Russian swimming coach

Sergei Mikhailovich Kostygov (Сергей Михайлович Костыгов; born , Leningrad) is a Soviet and Russian swimming coach. Honored Coach of Russia, he has trained 8 Masters of Sport of International Class, and numerous champions and medalists at the Championships of the USSR and Russia, World Cups, Goodwill Games, and European Championships. Sergei Mikhailovich has been named one of the top 25 coaches in the USSR and Russia 13 times.

== Biography ==

Sergei Mikhailovich Kostygov graduated from the Lesgaft National State Institute of Physical Culture in 1971, receiving a sports and pedagogical education.

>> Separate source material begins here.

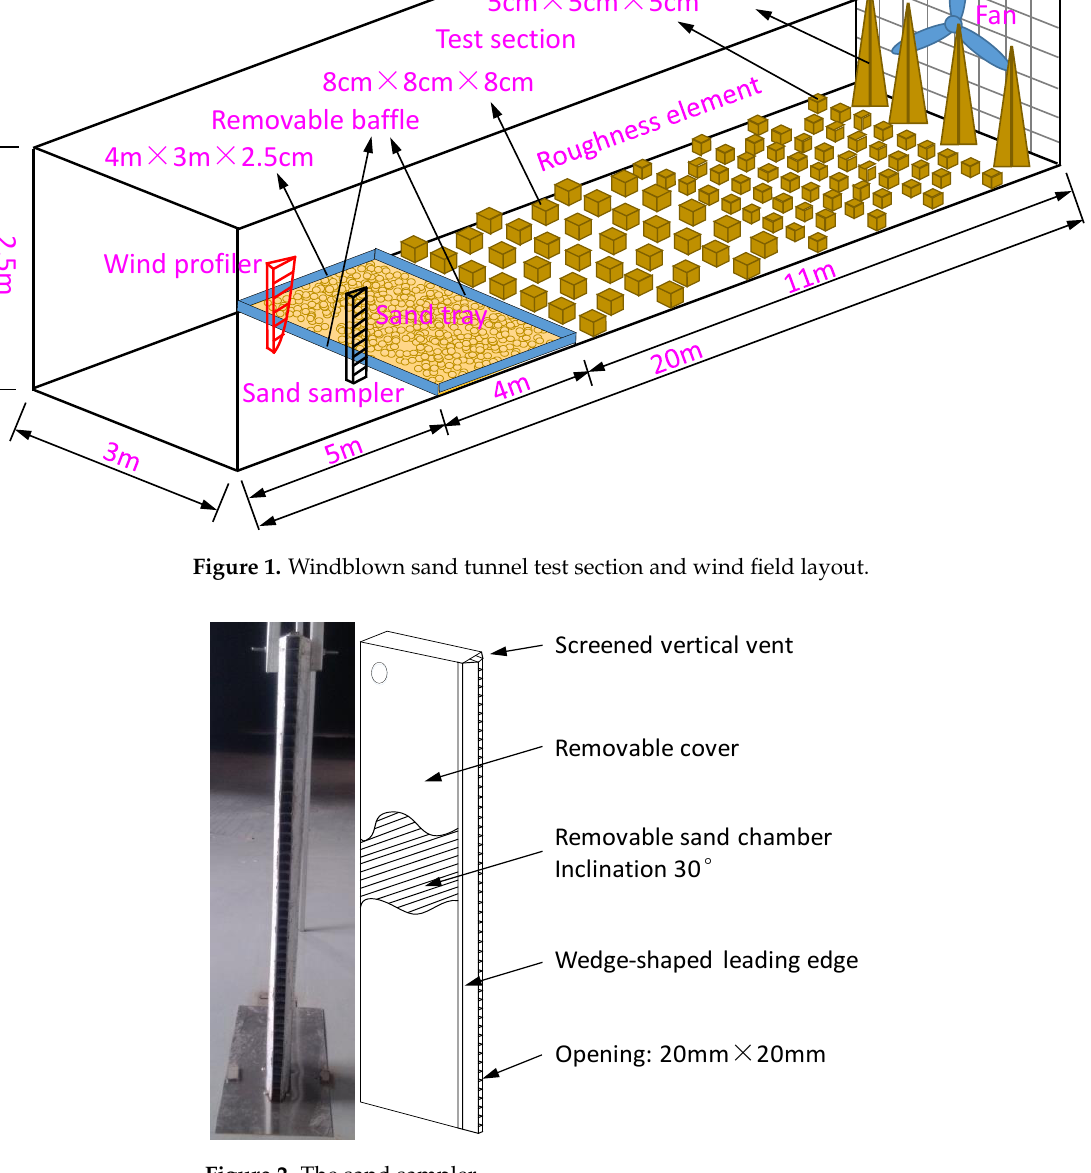
Figure 3. The wind profiler. Sand samples are taken from Tengger Desert with a particle size of no more than 1.0 mm [46]. The particle size of the fine sand, coarse sand and mixed sand obtained through the screening instrument is 0–0.5 mm, 0.5–1.0 mm and 0–1.0 mm, respectively. The volume ratio of coarse sand to fine sand in mixed sand is approximately 1:3. The sand sampler is about 15 m away from the entrance to the test section and 5 cm away from the upwind sand tray. The bottom plate of the lowest sand inlet is flat with the wind tunnel floor. The sand bed device assembled by the sand trays is 4 m in length, 3 m in width and 2.5 cm in depth, which could ensure the full development of the saltation movement [34,40]. Before testing, put the sand samples into the sand trays and make their surface flat; and cover a piece of geo-textile on the sand trays before the preset wind speed is reached, so that the sand samples would not be blown away. When the wind speed reaches the preset value, remove the geo-textile and baffles of the sand trays to carry out the windblown sand test. If sand samples of approximately 2 cm depth in the sand trays are blown away, the sand samples must be refilled to reduce measurement errors. Based on the actual conditions in desert regions, it is sufficient to describe the full development of particle movement and the characteristics of sand transport by simulating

In 1971, he began his coaching career at the "Ekran" sports school in Leningrad (now Saint Petersburg), having been invited by Igor Mikhailovich Koshkin. After working in Kharkiv (1980-1983), where he coached at the "Ekho" Olympic training center, he returned to Leningrad. Since 2008, he has been working as a coach and instructor at the Sports school "Ekran" (Saint Petersburg). His pedagogical experience spans over 50 years.

Over the years, he has trained dozens of Masters of Sports of the USSR and Russia. His students have become prize-winners and winners of all-Russian and international competitions. Kostygov has made a significant contribution to the development of the Leningrad/Saint Petersburg swimming school. Among his well-known students is Aleksandr Chayev, a silver medalist at the 1980 Olympic Games.

In his youth, Sergei Kostygov himself achieved the standard of Candidate for Master of Sport of the USSR.

== Notable students ==

- Aleksandr Chayev- silver medalist at the 1980 Olympic Games.
- Anna Nikitina - silver medalist at the European Championships, two-time winner of stages of the World Cup.
- Denis Grishin - winner and multiple medalist of stages of the World Cup.
- Igor Marchenko - multiple medalist at the World Championships, multiple winner and medalist of stages of the World Cup, champion and medalist of the Universiade.
- Aleksandr Shilin - represented his adopted nation Kyrgyzstan at the 2000 Summer Olympics, and posted top-ten times in 50 m backstroke from the European and Russian Swimming Masters.

== Awards and achievements ==

- Honored Coach of Russia (2021)
- Has been named one of the top 25 coaches in the USSR and Russia 13 times.